TEXTO DO EXERCÍCIO =
Cúpula do Mercosul que passaria presidência à Venezuela não será realizada, diz fonte

Por Lisandra Paraguassu

BRASÍLIA (Reuters) - A reunião de chefes de Estado do Mercosul, que iria passar a presidência do bloco à Venezuela, não vai ser realizada como previsto, disse à Reuters uma alta fonte do governo, acrescentando que será marcada uma reunião de chanceleres que não terá poder para definir sobre a presidência.

“Ainda se está discutindo. Já teve precedentes para se adiar uma cúpula. Em 2013 a Venezuela ficou mais de um ano na presidência”, disse a fonte nesta quinta-feira.

Não há um consenso entre os quatro países do bloco (Brasil, Uruguai, Argentina e Paraguai) –fora a Venezuela– sobre entregar ou não a presidência a Nicolás Maduro.

No início desta semana, em uma reunião bilateral entre os chanceleres do Uruguai, Rodolfo Nin Novoa, e da Argentina, Susana Malcorra, os dois países teriam acertado que a passagem da presidência seria feita em uma reunião em nível ministerial ainda sem data, algo que nunca aconteceu antes.

Em entrevista, Nin Novoa atribuiu a decisão a problemas políticos que estariam sendo enfrentados pela Venezuela e pelo Brasil, o que incomodou o Itamaraty. Mas a reação mais forte foi por parte do Paraguai, cujo chanceler Eládio Loizaga, em nota, criticou a decisão unilateral dos dois países e afirmou que seu governo não concorda.

“Nós não fomos informados oficialmente dessa posição do Uruguai e da Argentina. É um problema que tem que se achar uma solução. O Uruguai quer passar, o Paraguai não quer”, disse a fonte. A posição brasileira, explicou, é de tentar chegar a um consenso.

Outra fonte do governo disse à Reuters que a posição brasileira também é contrária a que se entregue a presidência à Venezuela, mas não pretende partir para o confronto. Até agora, a intenção era evitar a reunião de presidentes que permitiria a transferência.

LINHAS EXIBIDAS =

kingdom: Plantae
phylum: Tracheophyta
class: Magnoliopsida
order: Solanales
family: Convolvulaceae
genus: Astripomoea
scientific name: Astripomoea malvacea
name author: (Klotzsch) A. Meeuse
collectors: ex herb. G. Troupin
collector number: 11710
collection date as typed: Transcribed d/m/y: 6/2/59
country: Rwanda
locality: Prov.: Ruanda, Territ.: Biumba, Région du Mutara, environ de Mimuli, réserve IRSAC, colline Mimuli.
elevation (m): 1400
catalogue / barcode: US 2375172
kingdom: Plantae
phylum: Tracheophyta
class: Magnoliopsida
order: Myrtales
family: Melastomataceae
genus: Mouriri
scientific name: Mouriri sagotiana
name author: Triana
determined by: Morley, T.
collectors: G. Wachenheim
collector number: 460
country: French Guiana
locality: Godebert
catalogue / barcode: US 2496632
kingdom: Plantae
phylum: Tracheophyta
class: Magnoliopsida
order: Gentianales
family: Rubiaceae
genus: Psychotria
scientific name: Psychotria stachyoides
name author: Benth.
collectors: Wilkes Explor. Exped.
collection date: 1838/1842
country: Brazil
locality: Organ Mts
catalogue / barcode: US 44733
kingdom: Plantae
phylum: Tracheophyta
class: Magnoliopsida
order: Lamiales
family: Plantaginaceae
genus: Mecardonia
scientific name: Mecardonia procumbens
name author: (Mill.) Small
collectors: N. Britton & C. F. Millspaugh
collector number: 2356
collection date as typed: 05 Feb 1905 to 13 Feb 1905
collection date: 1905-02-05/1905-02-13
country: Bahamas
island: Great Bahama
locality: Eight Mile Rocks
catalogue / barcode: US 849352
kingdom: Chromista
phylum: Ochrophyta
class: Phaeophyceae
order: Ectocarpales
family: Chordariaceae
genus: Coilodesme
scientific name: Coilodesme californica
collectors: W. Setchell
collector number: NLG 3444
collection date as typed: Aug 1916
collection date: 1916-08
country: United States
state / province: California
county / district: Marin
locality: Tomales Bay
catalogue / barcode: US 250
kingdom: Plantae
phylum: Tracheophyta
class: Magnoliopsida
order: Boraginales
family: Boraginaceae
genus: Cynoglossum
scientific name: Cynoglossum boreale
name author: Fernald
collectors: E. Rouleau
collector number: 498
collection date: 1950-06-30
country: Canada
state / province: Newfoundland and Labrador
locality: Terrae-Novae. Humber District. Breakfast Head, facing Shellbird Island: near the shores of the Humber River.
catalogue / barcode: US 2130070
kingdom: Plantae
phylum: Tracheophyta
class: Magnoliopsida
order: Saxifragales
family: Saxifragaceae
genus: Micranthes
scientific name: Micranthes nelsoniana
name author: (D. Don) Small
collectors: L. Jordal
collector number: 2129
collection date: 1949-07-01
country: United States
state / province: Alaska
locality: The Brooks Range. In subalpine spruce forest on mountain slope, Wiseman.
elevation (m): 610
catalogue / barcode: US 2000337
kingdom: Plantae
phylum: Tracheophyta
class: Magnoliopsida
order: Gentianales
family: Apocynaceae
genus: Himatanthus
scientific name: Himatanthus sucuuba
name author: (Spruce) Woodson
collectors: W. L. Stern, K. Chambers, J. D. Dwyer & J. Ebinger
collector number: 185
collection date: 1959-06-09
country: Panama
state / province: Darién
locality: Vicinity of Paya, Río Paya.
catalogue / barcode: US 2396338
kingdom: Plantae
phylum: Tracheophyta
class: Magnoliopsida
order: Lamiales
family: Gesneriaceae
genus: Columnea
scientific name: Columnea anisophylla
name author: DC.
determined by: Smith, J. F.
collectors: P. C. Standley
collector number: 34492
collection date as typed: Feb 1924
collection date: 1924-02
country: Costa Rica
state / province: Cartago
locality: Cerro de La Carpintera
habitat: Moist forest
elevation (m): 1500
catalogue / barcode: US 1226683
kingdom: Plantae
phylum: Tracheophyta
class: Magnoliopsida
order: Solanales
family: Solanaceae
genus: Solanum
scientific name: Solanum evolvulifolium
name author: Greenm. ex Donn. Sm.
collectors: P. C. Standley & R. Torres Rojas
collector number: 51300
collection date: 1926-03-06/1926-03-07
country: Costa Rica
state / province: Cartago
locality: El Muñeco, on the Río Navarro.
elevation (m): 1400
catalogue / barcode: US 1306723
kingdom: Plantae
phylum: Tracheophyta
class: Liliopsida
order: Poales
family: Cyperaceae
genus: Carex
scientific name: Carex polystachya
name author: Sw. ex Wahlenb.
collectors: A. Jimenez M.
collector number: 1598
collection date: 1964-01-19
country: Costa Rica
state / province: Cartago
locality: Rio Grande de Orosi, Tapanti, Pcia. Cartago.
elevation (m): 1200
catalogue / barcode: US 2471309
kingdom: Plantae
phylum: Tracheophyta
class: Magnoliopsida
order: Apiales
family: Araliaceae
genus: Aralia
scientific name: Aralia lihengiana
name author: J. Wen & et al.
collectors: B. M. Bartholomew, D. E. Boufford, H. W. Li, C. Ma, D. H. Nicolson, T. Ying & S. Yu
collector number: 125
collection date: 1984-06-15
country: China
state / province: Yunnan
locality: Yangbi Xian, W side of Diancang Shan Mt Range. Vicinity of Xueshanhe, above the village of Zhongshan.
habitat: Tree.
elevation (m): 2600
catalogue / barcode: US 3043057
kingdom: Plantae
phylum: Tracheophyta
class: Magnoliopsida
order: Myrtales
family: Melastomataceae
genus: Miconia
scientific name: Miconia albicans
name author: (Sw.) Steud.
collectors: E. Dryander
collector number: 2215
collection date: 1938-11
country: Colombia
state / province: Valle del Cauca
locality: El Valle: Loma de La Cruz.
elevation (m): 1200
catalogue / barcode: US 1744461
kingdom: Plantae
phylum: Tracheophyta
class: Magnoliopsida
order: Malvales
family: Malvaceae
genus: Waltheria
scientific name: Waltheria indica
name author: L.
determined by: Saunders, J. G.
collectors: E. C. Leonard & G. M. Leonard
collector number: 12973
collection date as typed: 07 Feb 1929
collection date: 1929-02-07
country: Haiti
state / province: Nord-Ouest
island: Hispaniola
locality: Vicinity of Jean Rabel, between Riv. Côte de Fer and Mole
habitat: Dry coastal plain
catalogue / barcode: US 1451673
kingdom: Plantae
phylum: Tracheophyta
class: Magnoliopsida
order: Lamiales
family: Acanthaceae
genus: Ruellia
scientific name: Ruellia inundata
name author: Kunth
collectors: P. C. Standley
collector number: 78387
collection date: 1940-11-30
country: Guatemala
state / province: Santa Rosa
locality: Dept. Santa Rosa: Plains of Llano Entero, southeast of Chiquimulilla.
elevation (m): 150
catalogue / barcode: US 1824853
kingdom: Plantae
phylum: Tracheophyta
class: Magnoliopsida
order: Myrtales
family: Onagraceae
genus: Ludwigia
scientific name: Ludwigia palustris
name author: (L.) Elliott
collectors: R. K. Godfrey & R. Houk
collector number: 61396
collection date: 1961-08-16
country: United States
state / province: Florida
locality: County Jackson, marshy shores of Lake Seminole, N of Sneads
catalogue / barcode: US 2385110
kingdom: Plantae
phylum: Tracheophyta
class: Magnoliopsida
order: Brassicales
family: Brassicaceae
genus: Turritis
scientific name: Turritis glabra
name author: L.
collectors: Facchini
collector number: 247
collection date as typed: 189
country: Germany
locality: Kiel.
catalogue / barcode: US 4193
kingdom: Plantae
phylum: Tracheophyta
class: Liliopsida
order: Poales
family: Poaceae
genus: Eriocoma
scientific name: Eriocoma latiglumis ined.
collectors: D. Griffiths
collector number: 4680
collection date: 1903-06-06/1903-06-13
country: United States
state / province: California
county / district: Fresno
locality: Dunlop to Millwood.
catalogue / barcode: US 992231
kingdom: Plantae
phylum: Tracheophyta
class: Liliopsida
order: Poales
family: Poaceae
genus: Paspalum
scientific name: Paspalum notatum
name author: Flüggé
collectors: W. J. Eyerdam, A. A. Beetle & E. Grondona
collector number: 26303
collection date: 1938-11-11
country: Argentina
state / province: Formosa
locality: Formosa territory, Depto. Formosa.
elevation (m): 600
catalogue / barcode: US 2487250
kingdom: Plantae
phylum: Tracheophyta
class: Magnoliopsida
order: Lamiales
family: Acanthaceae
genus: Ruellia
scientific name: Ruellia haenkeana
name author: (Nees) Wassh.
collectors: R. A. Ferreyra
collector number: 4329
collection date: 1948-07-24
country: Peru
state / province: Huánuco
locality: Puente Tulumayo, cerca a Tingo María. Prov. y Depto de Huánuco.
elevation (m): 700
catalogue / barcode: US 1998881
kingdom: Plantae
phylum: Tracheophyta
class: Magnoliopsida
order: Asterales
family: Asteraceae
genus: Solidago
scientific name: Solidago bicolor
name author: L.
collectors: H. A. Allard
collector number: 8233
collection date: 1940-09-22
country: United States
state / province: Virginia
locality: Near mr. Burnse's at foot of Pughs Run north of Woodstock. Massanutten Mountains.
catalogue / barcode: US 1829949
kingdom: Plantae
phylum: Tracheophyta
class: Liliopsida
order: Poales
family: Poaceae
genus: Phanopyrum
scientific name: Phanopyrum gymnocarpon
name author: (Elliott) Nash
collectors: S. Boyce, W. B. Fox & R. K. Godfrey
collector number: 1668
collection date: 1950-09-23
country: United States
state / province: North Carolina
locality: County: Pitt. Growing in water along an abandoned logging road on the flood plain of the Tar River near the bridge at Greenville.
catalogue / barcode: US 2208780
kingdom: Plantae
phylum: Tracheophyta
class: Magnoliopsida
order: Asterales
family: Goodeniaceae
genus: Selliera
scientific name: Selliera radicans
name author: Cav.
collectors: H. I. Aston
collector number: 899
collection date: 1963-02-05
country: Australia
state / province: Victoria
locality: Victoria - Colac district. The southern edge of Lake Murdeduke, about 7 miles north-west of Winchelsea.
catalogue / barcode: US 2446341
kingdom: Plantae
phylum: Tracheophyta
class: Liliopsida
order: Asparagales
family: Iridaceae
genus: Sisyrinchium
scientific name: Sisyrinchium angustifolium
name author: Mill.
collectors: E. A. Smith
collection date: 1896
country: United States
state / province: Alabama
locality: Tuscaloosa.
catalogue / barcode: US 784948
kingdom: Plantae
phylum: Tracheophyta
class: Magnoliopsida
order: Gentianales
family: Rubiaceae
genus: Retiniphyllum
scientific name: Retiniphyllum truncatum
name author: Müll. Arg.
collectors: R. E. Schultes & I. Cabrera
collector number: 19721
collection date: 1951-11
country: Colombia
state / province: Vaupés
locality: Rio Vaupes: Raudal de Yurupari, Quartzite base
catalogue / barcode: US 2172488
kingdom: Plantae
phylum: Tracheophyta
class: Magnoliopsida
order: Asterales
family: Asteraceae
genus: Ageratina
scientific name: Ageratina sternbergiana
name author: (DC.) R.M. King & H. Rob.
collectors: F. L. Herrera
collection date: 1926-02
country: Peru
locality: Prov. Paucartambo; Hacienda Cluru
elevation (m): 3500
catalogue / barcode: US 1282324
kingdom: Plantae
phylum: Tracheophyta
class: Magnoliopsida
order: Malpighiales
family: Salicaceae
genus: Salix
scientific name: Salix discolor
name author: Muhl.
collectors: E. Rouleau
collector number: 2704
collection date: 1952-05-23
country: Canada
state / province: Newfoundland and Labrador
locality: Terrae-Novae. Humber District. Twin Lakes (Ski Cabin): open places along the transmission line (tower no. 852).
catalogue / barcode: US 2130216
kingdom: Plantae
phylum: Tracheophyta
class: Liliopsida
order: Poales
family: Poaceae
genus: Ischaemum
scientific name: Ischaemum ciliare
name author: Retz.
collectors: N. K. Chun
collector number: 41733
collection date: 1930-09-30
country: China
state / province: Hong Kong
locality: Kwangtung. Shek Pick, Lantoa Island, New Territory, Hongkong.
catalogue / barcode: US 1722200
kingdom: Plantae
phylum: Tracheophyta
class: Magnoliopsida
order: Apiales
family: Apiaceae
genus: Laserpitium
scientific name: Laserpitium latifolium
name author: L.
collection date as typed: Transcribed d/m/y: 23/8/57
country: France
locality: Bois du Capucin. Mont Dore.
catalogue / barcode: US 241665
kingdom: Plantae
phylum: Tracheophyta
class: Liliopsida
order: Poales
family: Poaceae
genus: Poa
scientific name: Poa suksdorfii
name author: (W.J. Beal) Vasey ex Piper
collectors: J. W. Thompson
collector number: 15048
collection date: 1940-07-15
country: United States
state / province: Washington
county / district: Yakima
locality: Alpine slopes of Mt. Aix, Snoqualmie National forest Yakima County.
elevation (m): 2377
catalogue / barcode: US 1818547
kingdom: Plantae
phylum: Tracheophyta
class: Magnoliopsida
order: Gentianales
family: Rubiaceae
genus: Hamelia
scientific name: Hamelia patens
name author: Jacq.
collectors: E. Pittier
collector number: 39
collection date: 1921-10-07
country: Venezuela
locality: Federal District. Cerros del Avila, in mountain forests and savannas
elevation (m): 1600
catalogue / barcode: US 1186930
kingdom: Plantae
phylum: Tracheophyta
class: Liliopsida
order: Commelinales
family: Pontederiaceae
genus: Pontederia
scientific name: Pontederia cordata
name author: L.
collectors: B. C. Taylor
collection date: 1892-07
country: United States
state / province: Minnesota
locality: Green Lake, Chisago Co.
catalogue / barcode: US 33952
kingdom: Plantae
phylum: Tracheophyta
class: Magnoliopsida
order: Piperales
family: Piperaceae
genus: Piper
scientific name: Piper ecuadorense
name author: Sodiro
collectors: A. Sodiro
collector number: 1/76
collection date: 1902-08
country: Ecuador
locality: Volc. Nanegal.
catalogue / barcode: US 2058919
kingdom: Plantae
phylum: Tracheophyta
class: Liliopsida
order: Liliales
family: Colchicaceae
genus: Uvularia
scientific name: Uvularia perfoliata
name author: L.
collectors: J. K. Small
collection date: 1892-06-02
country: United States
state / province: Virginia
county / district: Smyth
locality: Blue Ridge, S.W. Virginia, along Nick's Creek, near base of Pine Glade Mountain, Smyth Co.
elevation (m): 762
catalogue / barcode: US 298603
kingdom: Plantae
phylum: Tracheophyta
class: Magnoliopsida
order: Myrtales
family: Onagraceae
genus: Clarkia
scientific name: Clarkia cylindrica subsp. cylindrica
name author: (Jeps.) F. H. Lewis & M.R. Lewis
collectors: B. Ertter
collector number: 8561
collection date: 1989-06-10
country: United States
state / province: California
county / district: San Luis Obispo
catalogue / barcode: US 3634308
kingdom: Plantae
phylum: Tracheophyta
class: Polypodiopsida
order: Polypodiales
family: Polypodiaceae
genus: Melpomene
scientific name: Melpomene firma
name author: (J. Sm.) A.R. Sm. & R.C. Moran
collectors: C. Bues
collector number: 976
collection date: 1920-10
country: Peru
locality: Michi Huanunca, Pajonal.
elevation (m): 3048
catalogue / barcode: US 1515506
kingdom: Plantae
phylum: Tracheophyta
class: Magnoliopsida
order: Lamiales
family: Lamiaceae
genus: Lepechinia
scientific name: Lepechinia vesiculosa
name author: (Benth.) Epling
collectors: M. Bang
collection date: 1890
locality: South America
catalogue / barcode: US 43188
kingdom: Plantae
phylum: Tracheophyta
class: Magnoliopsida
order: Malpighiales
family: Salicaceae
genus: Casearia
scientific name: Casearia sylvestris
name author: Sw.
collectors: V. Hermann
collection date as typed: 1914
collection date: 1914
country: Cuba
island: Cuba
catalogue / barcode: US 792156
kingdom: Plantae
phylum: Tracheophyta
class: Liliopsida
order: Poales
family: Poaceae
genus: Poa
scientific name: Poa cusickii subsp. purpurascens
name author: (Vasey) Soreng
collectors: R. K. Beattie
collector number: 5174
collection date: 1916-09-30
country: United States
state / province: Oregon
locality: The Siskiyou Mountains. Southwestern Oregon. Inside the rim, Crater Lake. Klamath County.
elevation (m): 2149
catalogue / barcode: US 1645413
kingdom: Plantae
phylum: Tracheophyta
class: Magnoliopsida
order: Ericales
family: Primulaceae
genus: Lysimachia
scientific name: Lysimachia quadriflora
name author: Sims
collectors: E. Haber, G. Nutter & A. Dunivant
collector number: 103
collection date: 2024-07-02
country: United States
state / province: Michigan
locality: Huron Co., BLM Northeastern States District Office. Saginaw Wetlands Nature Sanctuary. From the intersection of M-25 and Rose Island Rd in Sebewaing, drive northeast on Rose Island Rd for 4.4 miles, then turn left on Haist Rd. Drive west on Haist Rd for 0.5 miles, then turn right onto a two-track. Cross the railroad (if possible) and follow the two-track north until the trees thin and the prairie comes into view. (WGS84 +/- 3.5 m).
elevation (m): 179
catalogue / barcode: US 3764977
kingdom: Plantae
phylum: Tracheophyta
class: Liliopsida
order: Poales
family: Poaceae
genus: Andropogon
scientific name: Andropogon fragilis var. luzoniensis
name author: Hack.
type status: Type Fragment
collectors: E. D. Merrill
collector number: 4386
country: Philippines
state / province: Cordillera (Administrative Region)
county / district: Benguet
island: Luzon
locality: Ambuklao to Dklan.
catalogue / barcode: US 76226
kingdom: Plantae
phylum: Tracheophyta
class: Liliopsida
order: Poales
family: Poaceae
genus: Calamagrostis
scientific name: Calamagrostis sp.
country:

QUESTÕES DO MATERIAL =
1. Transcreva fielmente o trecho da notícia sobre a cúpula do Mercosul, a começar em "Por Lisandra Paraguassu" e a terminar em "sobre a presidência.".
2. Resuma em duas frases a notícia sobre a cúpula do Mercosul.

RESPOSTAS POR TAREFA =
1.
Por Lisandra Paraguassu

BRASÍLIA (Reuters) - A reunião de chefes de Estado do Mercosul, que iria passar a presidência do bloco à Venezuela, não vai ser realizada como previsto, disse à Reuters uma alta fonte do governo, acrescentando que será marcada uma reunião de chanceleres que não terá poder para definir sobre a presidência.

2. Segundo uma alta fonte do governo, a reunião de chefes de Estado do Mercosul que passaria a presidência do bloco à Venezuela não será realizada como previsto, e será marcada uma reunião de chanceleres sem poder para definir sobre a presidência. Não há consenso entre Brasil, Uruguai, Argentina e Paraguai sobre entregar a presidência a Nicolás Maduro: Uruguai e Argentina teriam acertado fazer a passagem em reunião ministerial, o Paraguai criticou essa decisão e afirmou não concordar, e o Brasil, também contrário à entrega, tenta chegar a um consenso sem partir para o confronto.